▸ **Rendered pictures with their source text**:
⁂

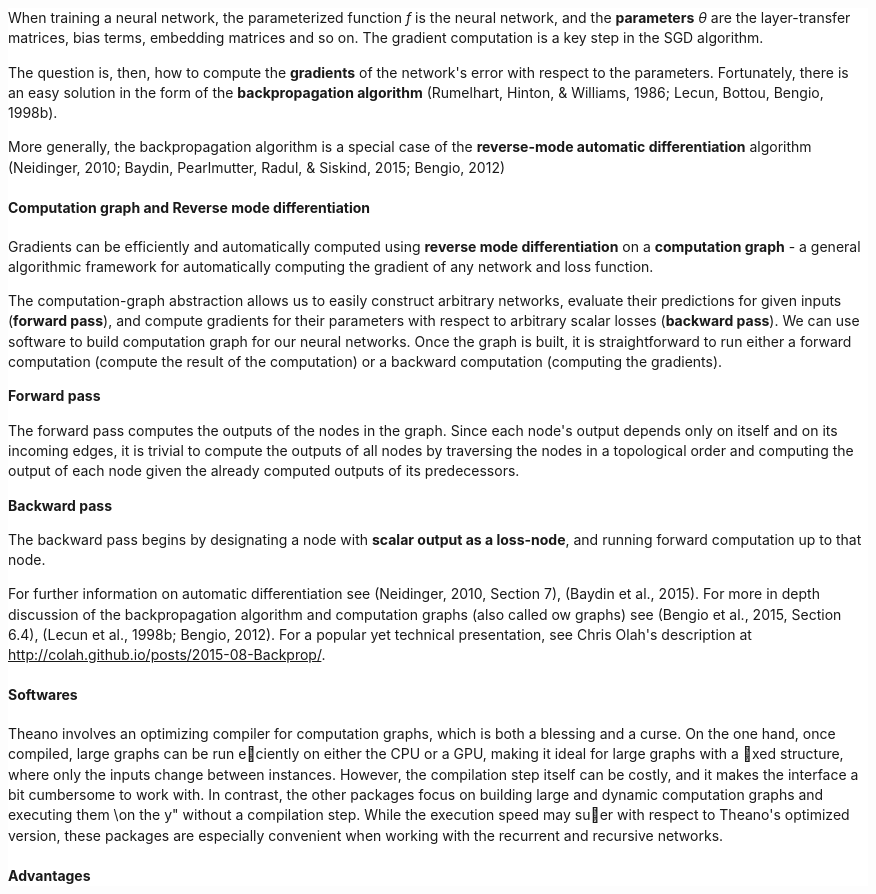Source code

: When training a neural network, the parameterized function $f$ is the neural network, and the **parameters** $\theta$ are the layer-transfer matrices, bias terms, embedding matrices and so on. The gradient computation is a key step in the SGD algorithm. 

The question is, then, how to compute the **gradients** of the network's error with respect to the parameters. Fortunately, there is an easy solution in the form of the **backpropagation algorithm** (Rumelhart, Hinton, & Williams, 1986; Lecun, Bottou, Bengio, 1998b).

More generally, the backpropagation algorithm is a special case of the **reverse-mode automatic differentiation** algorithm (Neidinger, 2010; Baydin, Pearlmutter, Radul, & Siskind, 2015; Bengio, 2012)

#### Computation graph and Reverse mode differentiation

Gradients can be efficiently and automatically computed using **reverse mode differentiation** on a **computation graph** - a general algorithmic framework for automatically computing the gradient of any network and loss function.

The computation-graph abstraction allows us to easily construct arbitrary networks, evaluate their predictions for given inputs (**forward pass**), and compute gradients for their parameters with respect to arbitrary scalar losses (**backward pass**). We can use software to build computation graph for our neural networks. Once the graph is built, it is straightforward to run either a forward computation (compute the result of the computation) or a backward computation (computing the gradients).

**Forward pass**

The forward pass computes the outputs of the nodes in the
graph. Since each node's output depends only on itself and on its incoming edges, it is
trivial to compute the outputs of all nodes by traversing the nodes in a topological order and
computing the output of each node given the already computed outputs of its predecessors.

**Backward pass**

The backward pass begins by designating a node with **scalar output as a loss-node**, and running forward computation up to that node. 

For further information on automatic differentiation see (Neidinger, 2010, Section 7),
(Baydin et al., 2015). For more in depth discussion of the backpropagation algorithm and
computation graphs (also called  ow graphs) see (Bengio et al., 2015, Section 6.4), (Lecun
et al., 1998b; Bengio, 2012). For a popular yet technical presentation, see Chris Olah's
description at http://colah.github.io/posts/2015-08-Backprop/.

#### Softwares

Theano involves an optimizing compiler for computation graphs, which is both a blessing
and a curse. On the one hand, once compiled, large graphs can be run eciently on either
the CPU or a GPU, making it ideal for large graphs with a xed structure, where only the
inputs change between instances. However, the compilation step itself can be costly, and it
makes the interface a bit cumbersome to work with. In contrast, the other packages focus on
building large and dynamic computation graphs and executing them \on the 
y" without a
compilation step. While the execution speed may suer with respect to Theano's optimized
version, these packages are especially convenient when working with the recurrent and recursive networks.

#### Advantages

⁂

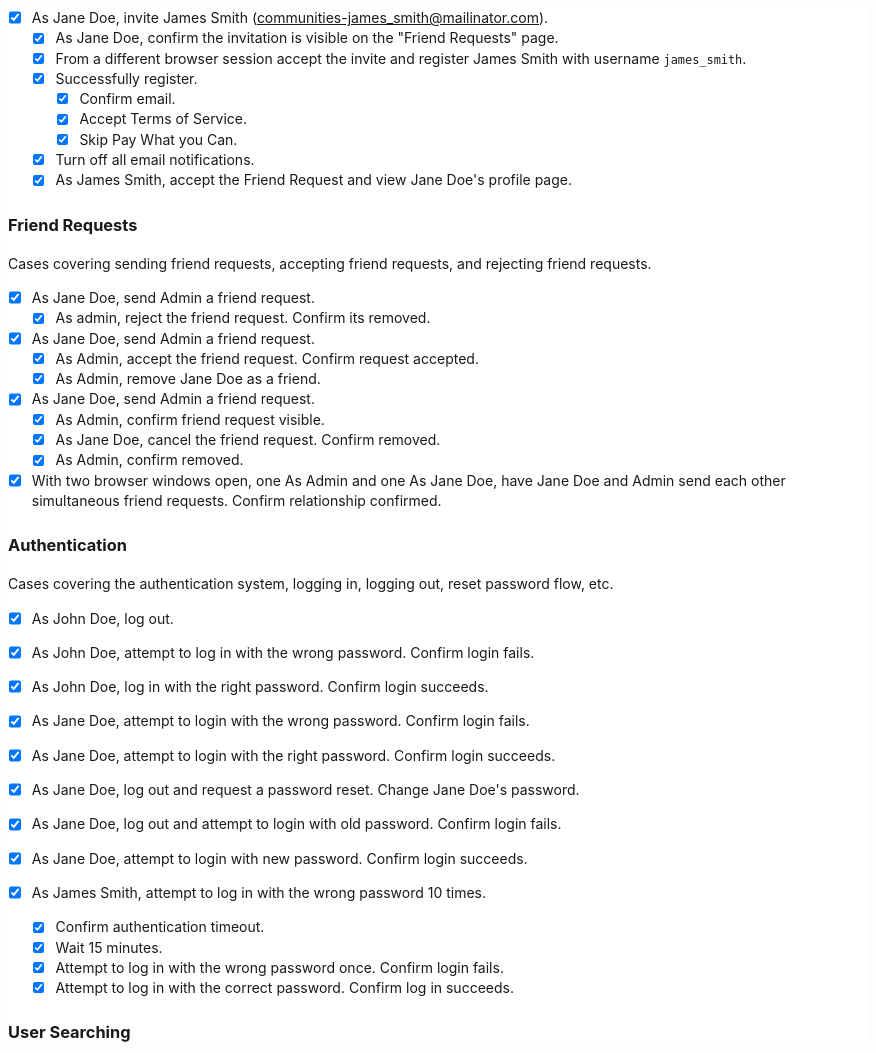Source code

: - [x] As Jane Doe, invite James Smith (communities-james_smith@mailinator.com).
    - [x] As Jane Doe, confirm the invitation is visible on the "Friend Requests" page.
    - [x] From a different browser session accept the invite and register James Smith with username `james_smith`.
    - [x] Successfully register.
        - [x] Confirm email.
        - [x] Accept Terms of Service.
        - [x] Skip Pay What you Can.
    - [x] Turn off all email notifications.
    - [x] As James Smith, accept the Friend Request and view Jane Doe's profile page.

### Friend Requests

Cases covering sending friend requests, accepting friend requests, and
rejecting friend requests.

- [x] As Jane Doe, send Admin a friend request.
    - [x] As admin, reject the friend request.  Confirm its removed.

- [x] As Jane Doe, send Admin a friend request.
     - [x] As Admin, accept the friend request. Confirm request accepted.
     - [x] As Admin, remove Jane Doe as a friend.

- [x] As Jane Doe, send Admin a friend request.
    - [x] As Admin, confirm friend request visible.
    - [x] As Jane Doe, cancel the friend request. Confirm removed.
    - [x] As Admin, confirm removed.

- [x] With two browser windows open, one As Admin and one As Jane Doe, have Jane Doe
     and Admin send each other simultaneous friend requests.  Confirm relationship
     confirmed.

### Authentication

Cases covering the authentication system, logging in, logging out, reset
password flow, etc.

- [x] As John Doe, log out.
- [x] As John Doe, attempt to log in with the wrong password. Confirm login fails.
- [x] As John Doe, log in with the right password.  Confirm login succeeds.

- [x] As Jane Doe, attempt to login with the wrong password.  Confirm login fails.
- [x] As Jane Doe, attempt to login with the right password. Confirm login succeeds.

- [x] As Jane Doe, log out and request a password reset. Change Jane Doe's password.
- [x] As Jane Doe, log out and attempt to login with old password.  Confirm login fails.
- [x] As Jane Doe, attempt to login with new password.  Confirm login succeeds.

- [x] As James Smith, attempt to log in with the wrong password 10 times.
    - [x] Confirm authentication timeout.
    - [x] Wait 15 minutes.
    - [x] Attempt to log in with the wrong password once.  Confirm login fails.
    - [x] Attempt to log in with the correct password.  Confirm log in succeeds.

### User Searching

⁂

▸ **TASK BRIEF**: Copy out everything from "Theano involves an" down to "#### Advantages", changing "packages" to "libraries" each time it appears and keeping all other text the same.

▸ **EXERCISE ANSWER**:
Theano involves an optimizing compiler for computation graphs, which is both a blessing
and a curse. On the one hand, once compiled, large graphs can be run eciently on either
the CPU or a GPU, making it ideal for large graphs with a xed structure, where only the
inputs change between instances. However, the compilation step itself can be costly, and it
makes the interface a bit cumbersome to work with. In contrast, the other libraries focus on
building large and dynamic computation graphs and executing them \on the 
y" without a
compilation step. While the execution speed may suer with respect to Theano's optimized
version, these libraries are especially convenient when working with the recurrent and recursive networks.

#### Advantages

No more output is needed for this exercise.